- Activity -
Write out the whole listing below exactly, skipping each picture.

- Available data -
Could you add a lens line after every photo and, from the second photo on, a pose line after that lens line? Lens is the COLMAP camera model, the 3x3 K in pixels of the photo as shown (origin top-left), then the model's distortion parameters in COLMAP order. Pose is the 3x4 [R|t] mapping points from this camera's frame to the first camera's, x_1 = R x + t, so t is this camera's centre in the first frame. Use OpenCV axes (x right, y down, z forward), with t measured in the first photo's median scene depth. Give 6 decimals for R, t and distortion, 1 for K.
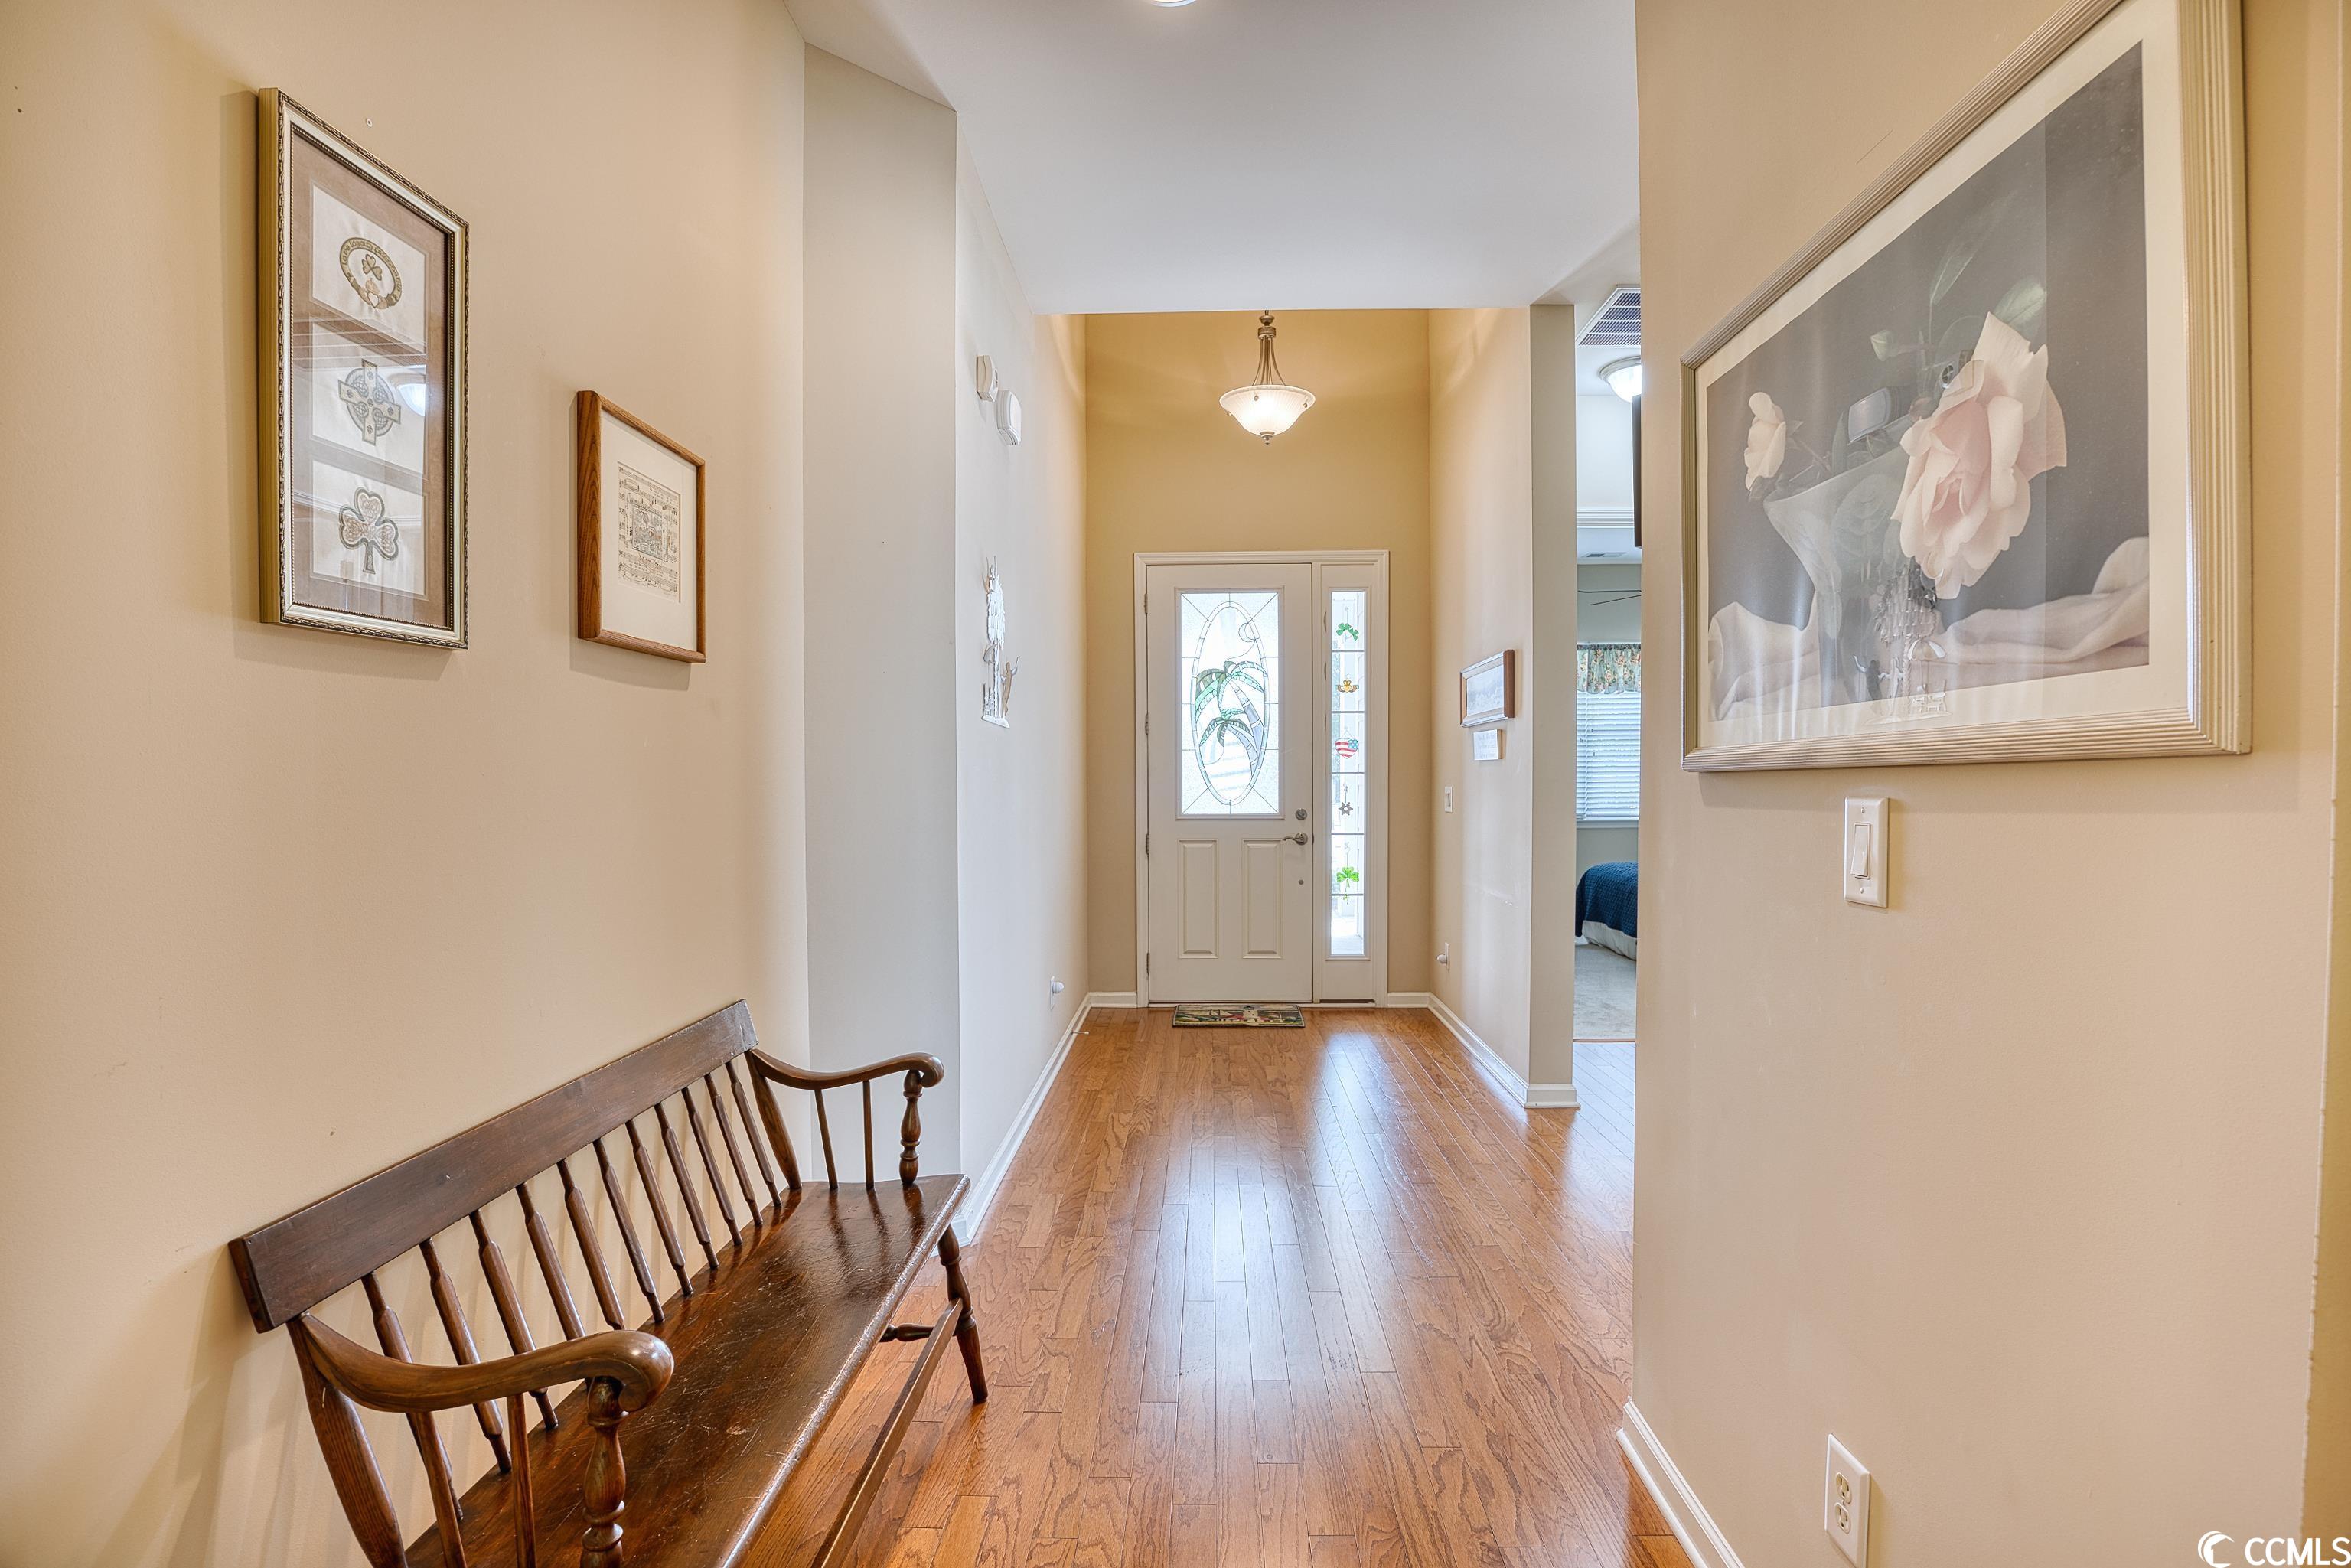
lens RADIAL K [[1116.8, 0, 1172.8], [0, 1116.8, 793.3], [0, 0, 1]] dist [-0.055771, 0.014451]
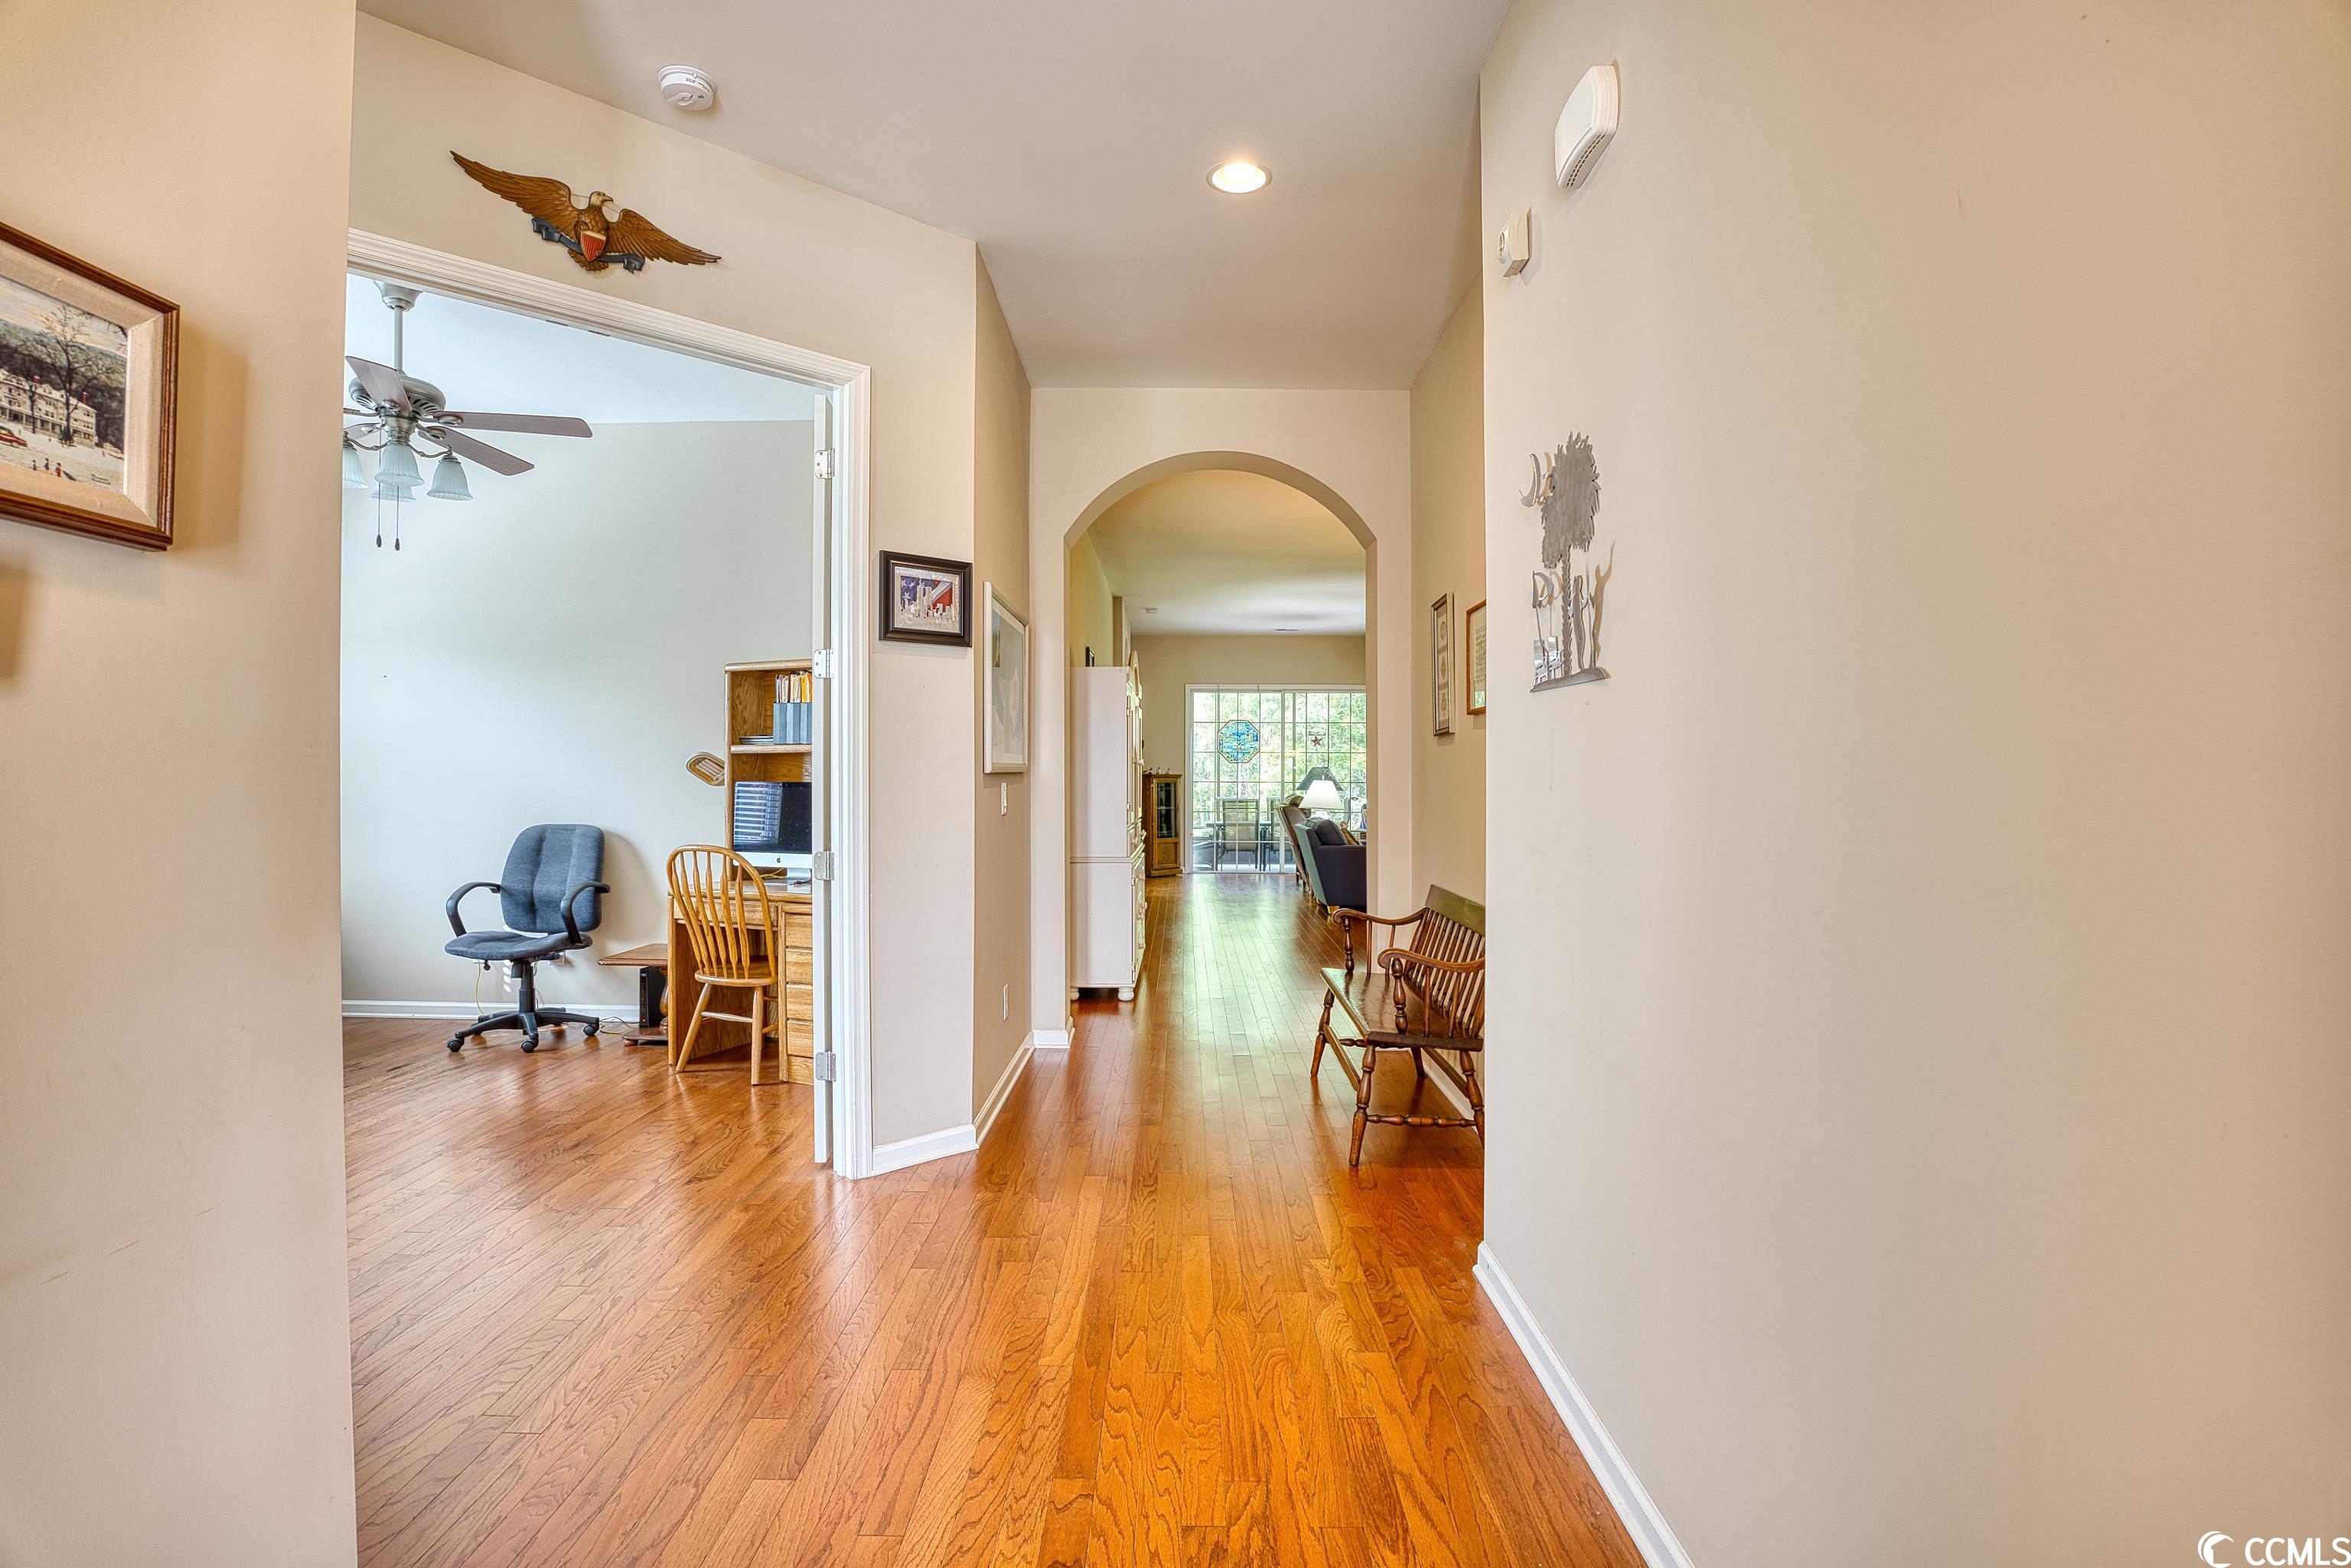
lens RADIAL K [[1116.8, 0, 1172.8], [0, 1116.8, 793.3], [0, 0, 1]] dist [-0.055771, 0.014451]
pose [[-0.999741, -0.004147, -0.022389, 0.074951], [-0.004623, 0.999763, 0.021279, -0.012038], [0.022296, 0.021377, -0.999523, 1.539987]]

- Result of this exercise -
Could you add a lens line after every photo and, from the second photo on, a pose line after that lens line? Lens is the COLMAP camera model, the 3x3 K in pixels of the photo as shown (origin top-left), then the model's distortion parameters in COLMAP order. Pose is the 3x4 [R|t] mapping points from this camera's frame to the first camera's, x_1 = R x + t, so t is this camera's centre in the first frame. Use OpenCV axes (x right, y down, z forward), with t measured in the first photo's median scene depth. Give 6 decimals for R, t and distortion, 1 for K.
lens RADIAL K [[1116.8, 0, 1172.8], [0, 1116.8, 793.3], [0, 0, 1]] dist [-0.055771, 0.014451]
lens RADIAL K [[1116.8, 0, 1172.8], [0, 1116.8, 793.3], [0, 0, 1]] dist [-0.055771, 0.014451]
pose [[-0.999741, -0.004147, -0.022389, 0.074951], [-0.004623, 0.999763, 0.021279, -0.012038], [0.022296, 0.021377, -0.999523, 1.539987]]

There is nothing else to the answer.